Transitivity or “deep” const

Consider a list that is defined recursively:

class List {
  List * GetNext() const { return _next; }
  void SetNext(List * next) { _next = next; }
  List * _next;
void clip(List const * list) {
  List * next = list.GetNext();
  if (next)

Function clip takes a const list and blatantly modifies it. That’s because the indirect member, _next, of a const List is not const. C++ constness is not transitive! This fact is reflected in GetNext being a const method and returning a non-const pointer to _next. So even if this is const inside GetNext, indirect parts of this are open to modification.

I always found the non-transitive definition of const counter-intuitive, and made sure that in my code constness was always transitive. For instance, I would implement GetNext to return a const pointer:

List const * GetNext() const { return _next; }

and maybe provide another non-const method that returns a non-const pointer. Notice the need for code duplication in this approach.

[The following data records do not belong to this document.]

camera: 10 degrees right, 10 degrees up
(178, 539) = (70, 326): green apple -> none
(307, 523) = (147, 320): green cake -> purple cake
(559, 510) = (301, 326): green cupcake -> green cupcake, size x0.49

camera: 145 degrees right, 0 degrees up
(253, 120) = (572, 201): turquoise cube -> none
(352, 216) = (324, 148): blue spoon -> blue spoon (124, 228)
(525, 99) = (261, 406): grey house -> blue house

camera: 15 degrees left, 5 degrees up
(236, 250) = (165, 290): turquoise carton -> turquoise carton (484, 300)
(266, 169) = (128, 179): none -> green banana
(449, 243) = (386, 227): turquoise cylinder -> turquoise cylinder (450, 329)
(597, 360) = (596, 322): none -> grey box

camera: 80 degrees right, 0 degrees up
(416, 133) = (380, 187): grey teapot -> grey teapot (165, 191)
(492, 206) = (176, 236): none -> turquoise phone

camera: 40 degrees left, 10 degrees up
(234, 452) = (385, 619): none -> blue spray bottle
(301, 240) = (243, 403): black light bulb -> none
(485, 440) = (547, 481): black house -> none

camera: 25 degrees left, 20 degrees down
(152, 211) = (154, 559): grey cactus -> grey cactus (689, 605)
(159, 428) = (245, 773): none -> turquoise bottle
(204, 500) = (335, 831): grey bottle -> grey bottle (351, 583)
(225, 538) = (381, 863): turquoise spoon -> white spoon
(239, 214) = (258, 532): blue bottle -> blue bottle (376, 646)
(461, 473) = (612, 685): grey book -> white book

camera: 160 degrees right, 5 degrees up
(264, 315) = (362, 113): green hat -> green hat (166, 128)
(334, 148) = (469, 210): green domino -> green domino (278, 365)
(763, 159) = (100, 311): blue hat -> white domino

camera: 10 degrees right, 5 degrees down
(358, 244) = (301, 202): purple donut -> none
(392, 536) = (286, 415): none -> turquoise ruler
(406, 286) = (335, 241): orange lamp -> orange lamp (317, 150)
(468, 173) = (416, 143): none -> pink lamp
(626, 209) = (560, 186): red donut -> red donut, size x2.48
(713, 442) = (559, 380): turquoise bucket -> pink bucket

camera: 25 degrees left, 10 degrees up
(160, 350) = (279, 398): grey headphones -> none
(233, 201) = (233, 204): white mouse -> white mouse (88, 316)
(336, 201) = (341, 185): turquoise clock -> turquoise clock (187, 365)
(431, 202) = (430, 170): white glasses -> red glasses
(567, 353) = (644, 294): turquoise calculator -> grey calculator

The depths of immutability

I have an even larger problem with non-transitive immutability (as opposed to constness). I expect a const method of an immutable object to leave the object unchanged. In particular I expect such method to behave like a pure function (not to be confused with pure virtual function). A pure function returns the same value every time it’s called with the same arguments. I expect the length of an immutable string to never change. Every call to size should return the same value. I would even expect the compiler to eliminate redundant calls to size is such a case. Here’s a hypothetical example:

immutable string("Hello!");
doSomething(, string.size());
doSomethingElse(, string.size());

A smart compiler could cache the results of data and size from the first set of calls and reuse them when calling doSomethingElse. However, if immutable is not transitive, such an optimization is incorrect. Just imagine a bizarre implementation of string that stores the length indirectly:

class string {
  string(char const * src) {
    _length = new unsigned;
    *_length = strlen(src);
  unsigned size() const {
    return *_length;
  unsigned * _length;

The D-language model

Taking all the above arguments into account, we decided to implement both const and immutable as transitive type modifiers in the D programming language. This enabled a lot of interesting compiler optimizations.

Making const and immutable transitive is essential for D’s support for functional-style programming. It’s important that const methods of an immutable object be pure functions. It’s also important to let the compiler optimize functional-style code, which otherwise tends to be less efficient than its imperative-style equivalent.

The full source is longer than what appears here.